Caniggia solo arriba y a esperar una genialidad de Maradona, esa sigue siendo la estrategia. Pasan los minutos y Diego está muy lejos del arco rival. Hasta que en el 80, con Brasil desesperado por el gol, el jugador del Napoli recibe en el círculo central. Entre su posición y el arco de Taffarel hay sólo un delantero argentino y siete jugadores brasileños. El primero es Alemão, y Maradona se decide a encararlo.
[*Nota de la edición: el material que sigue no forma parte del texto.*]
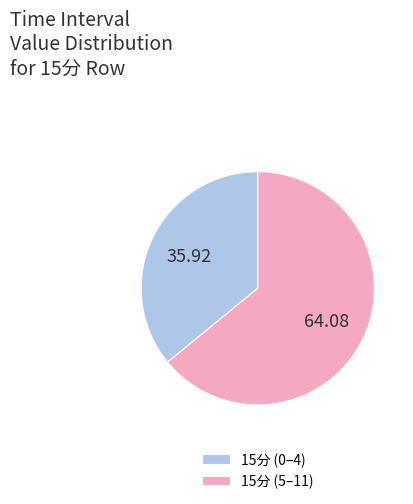

Is there a majority slice in this chart?

Yes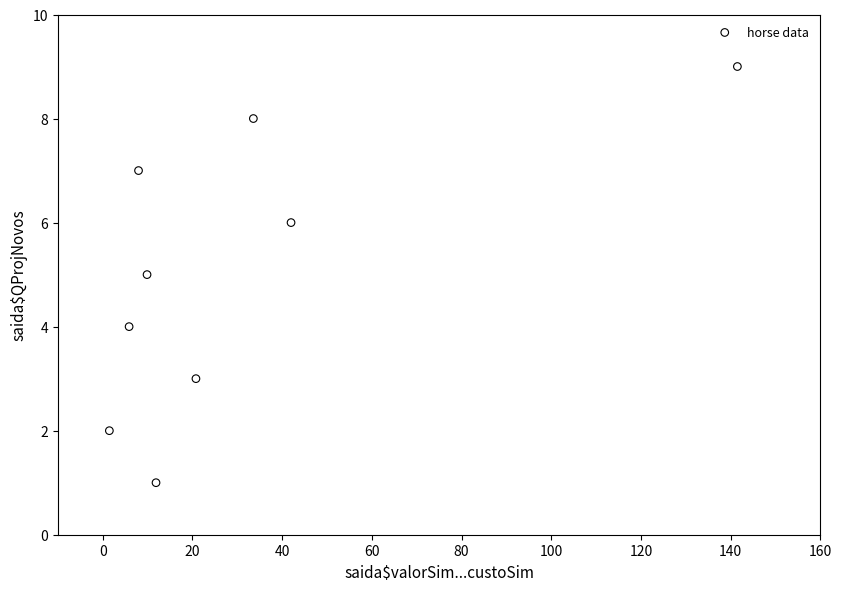

What is the average Y value?

5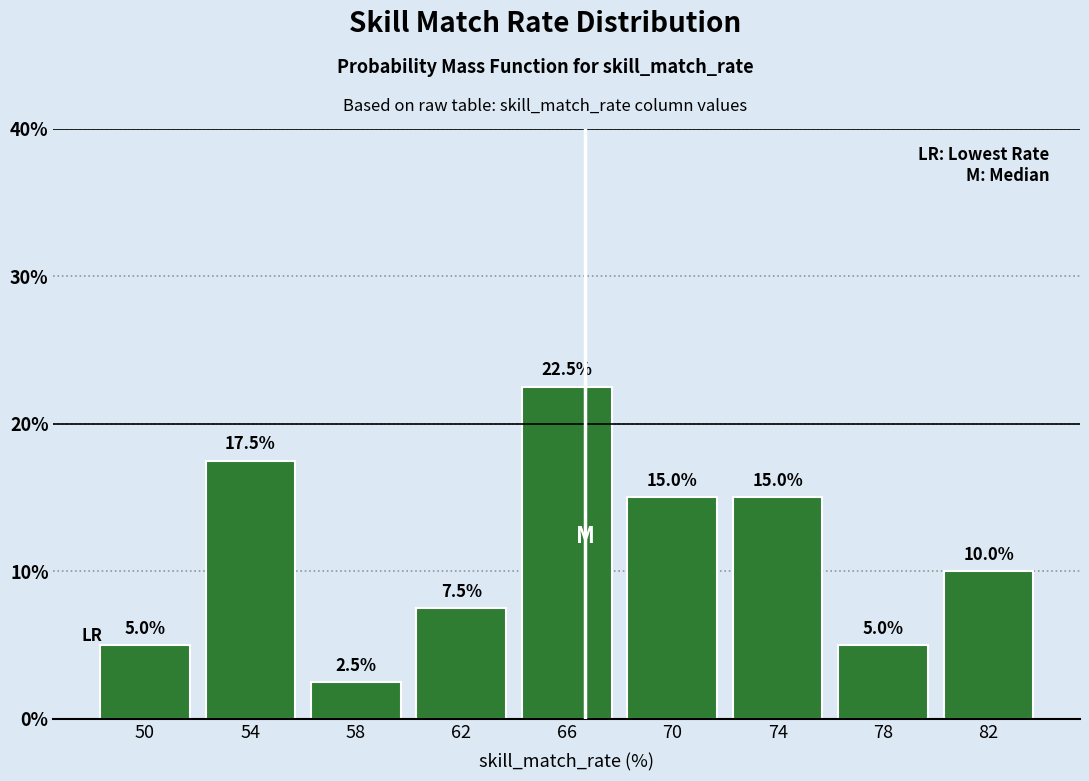

Reading left to right, transcribe this chart: for each bar, give the range it covers on the x-axis and its height.

48 to 52: 5.0
52 to 56: 17.5
56 to 60: 2.5
60 to 64: 7.5
64 to 68: 22.5
68 to 72: 15.0
72 to 76: 15.0
76 to 80: 5.0
80 to 84: 10.0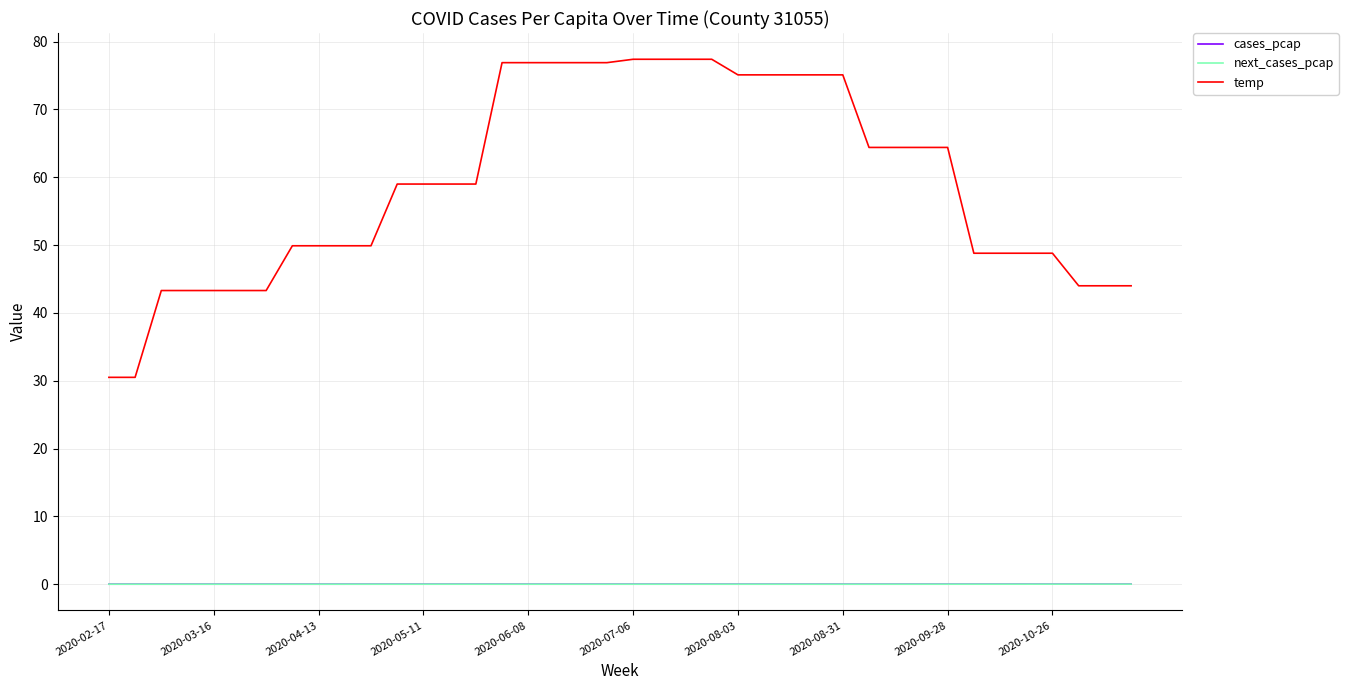

Which series has the largest range (max minus min)?

temp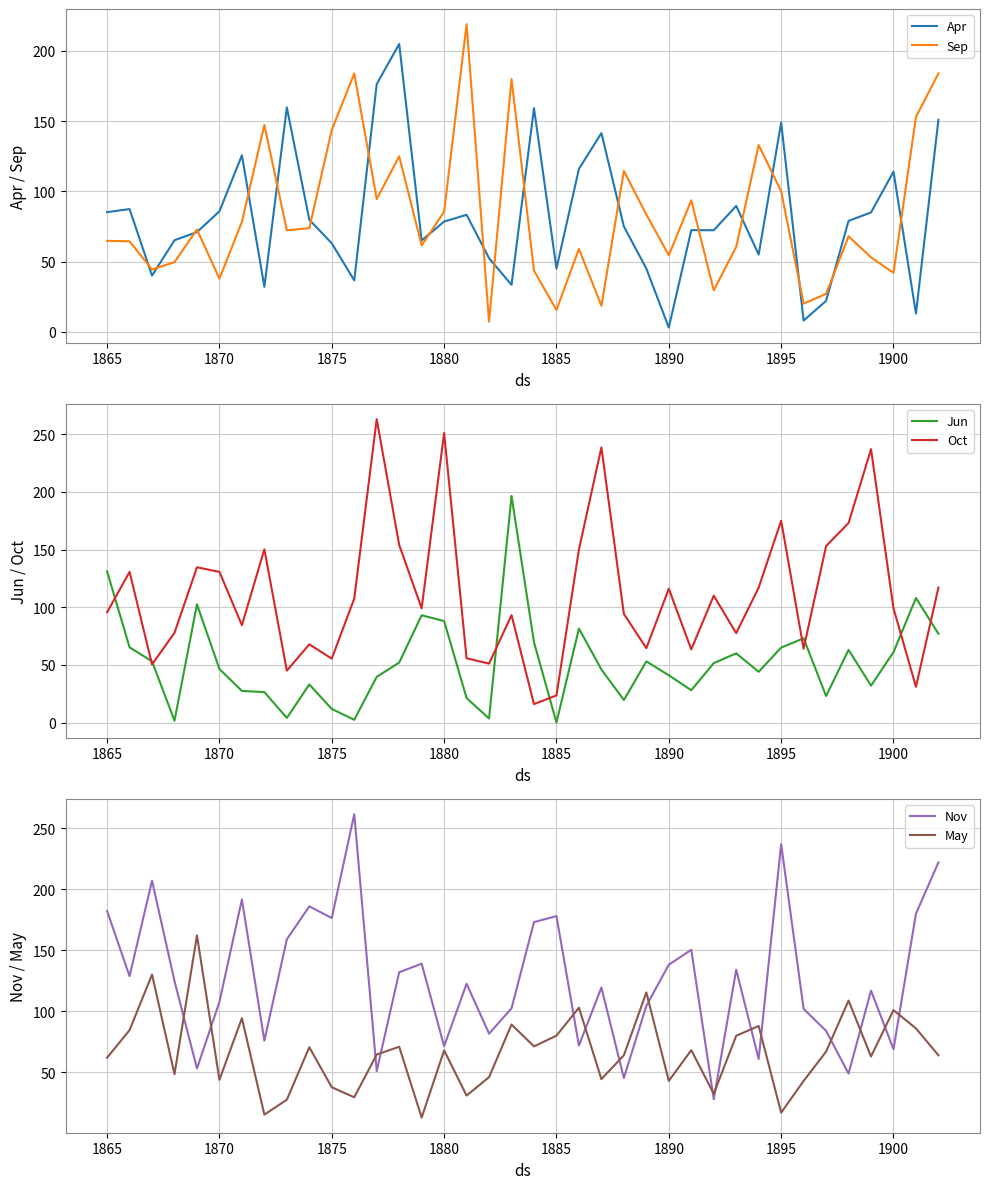

How many data points does each series have?

38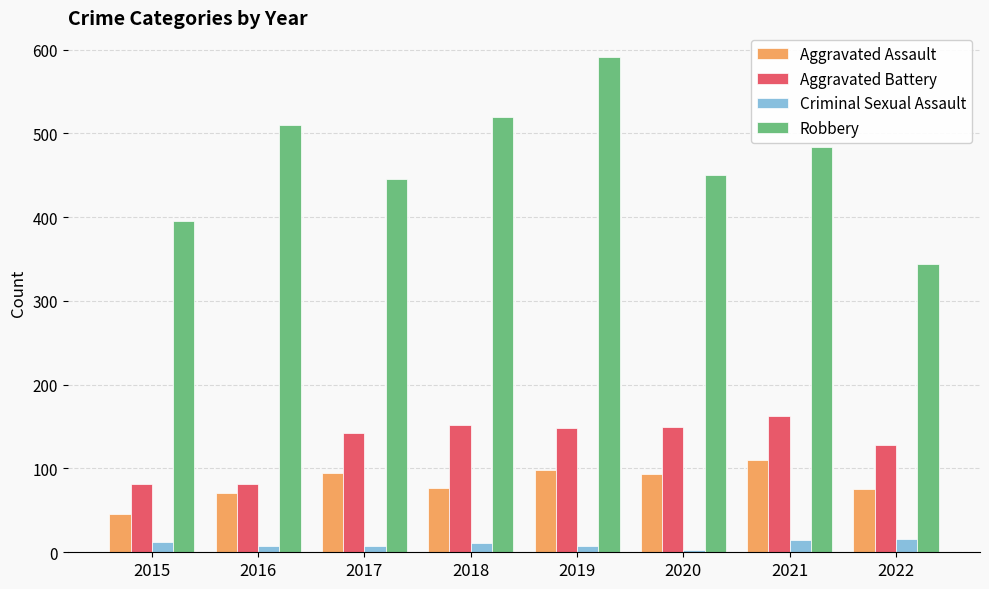

Is the value of Robbery at 2021 greater than the value of Criminal Sexual Assault at 2018?

Yes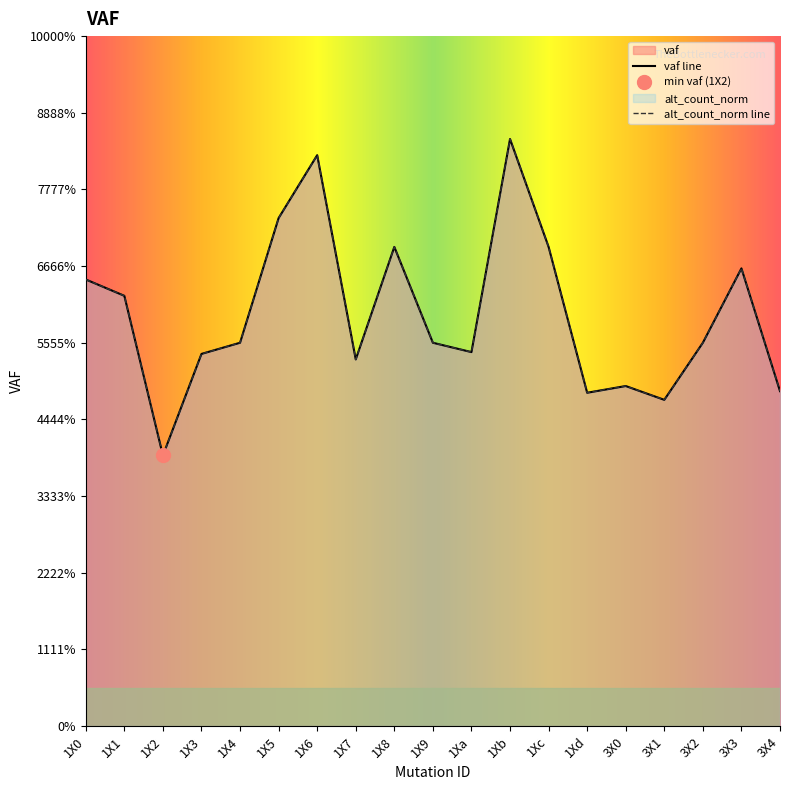

What is the sum of the alt_count_norm values at 1X2 and 1X1?

0.2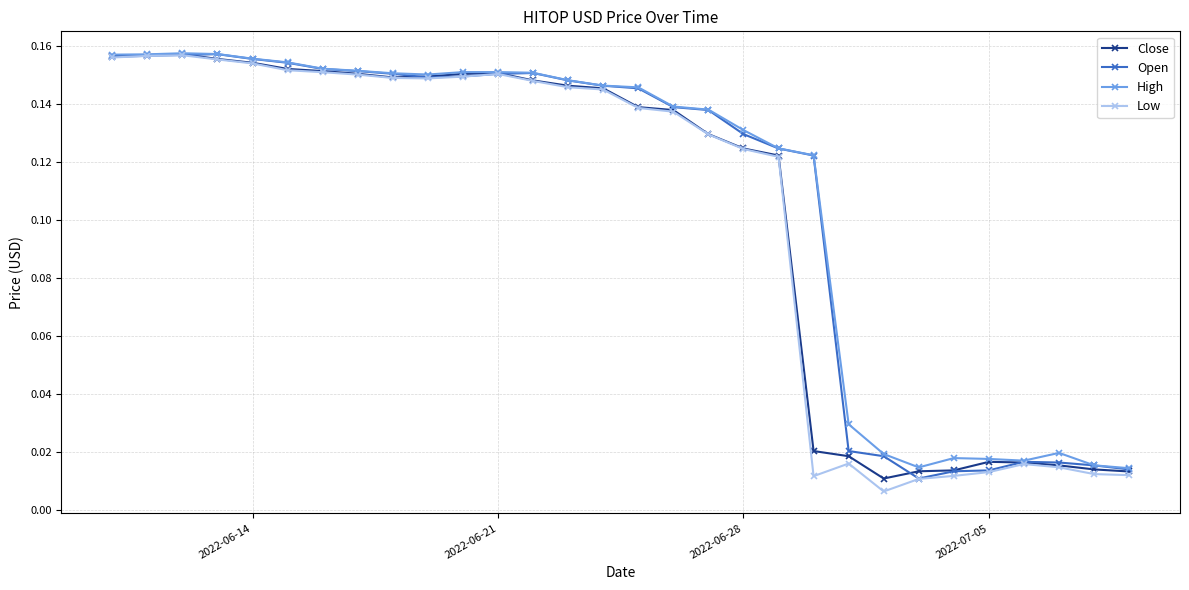

At how many categories does at least one series exceed 0?

30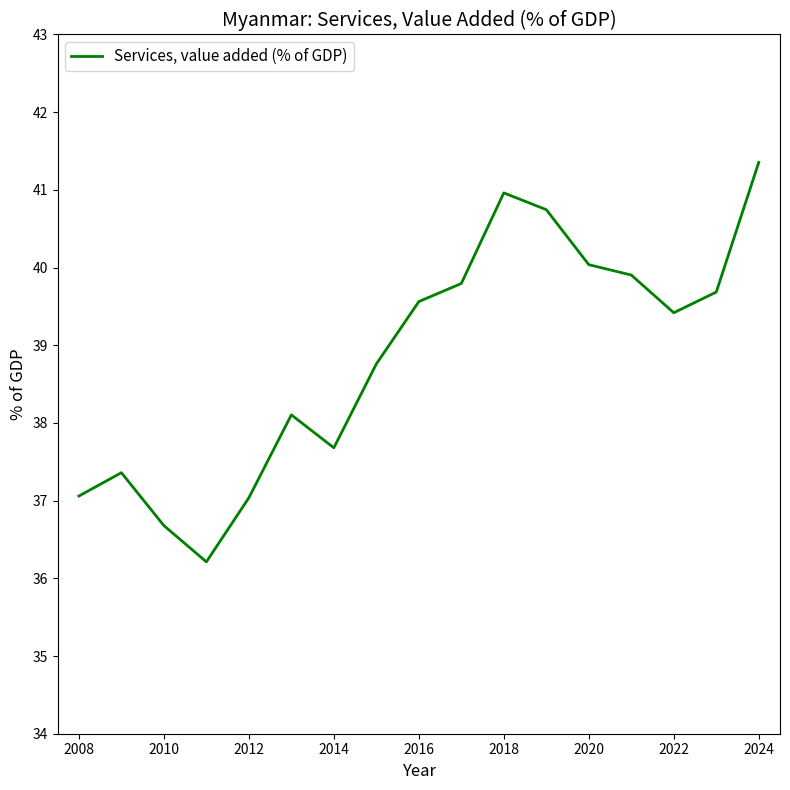

What is the difference between the maximum and minimum values?

5.1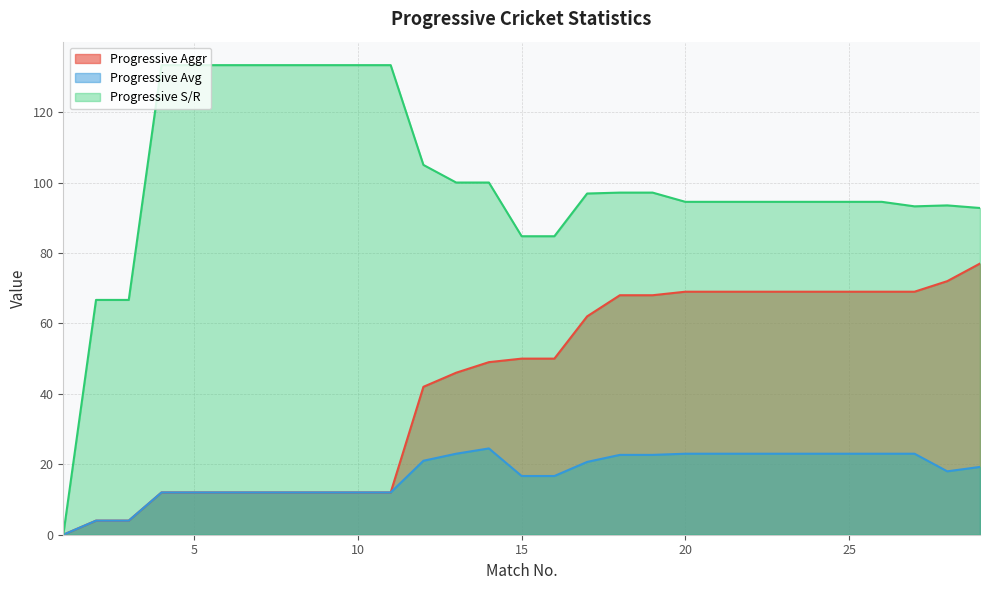

True or false: Progressive Aggr and Progressive S/R cross at least once.

False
Lo pasa de un largo recorte con la zurda. Justo después, Dunga se le barre por detrás. El 10 lo aguanta y adelanta la pelota hacia la derecha. De frente se le viene Ricardo Rocha y se lo saca con una velocidad que no es ligera ni plástica, como la del 86. Sus movimientos ahora son pesados, de esfuerzo y supervivencia, sin derroche. Pasa Rocha y los tres brasileños que quedan pierden el orden, pierden el rigor y pierden a Caniggia, que lanza una diagonal invisible hacia el otro lado de la cancha. Por un segundo, la jugada pasa de estar completamente anudada, con Rocha agarrándole la camiseta a Maradona y sin ningún espacio disponible, a tener a Caniggia solo contra Taffarel, mano a mano entrando al área. Con la derecha, Diego Armando hizo un pase imposible, y de manera imposible, también, Argentina elimina a Brasil.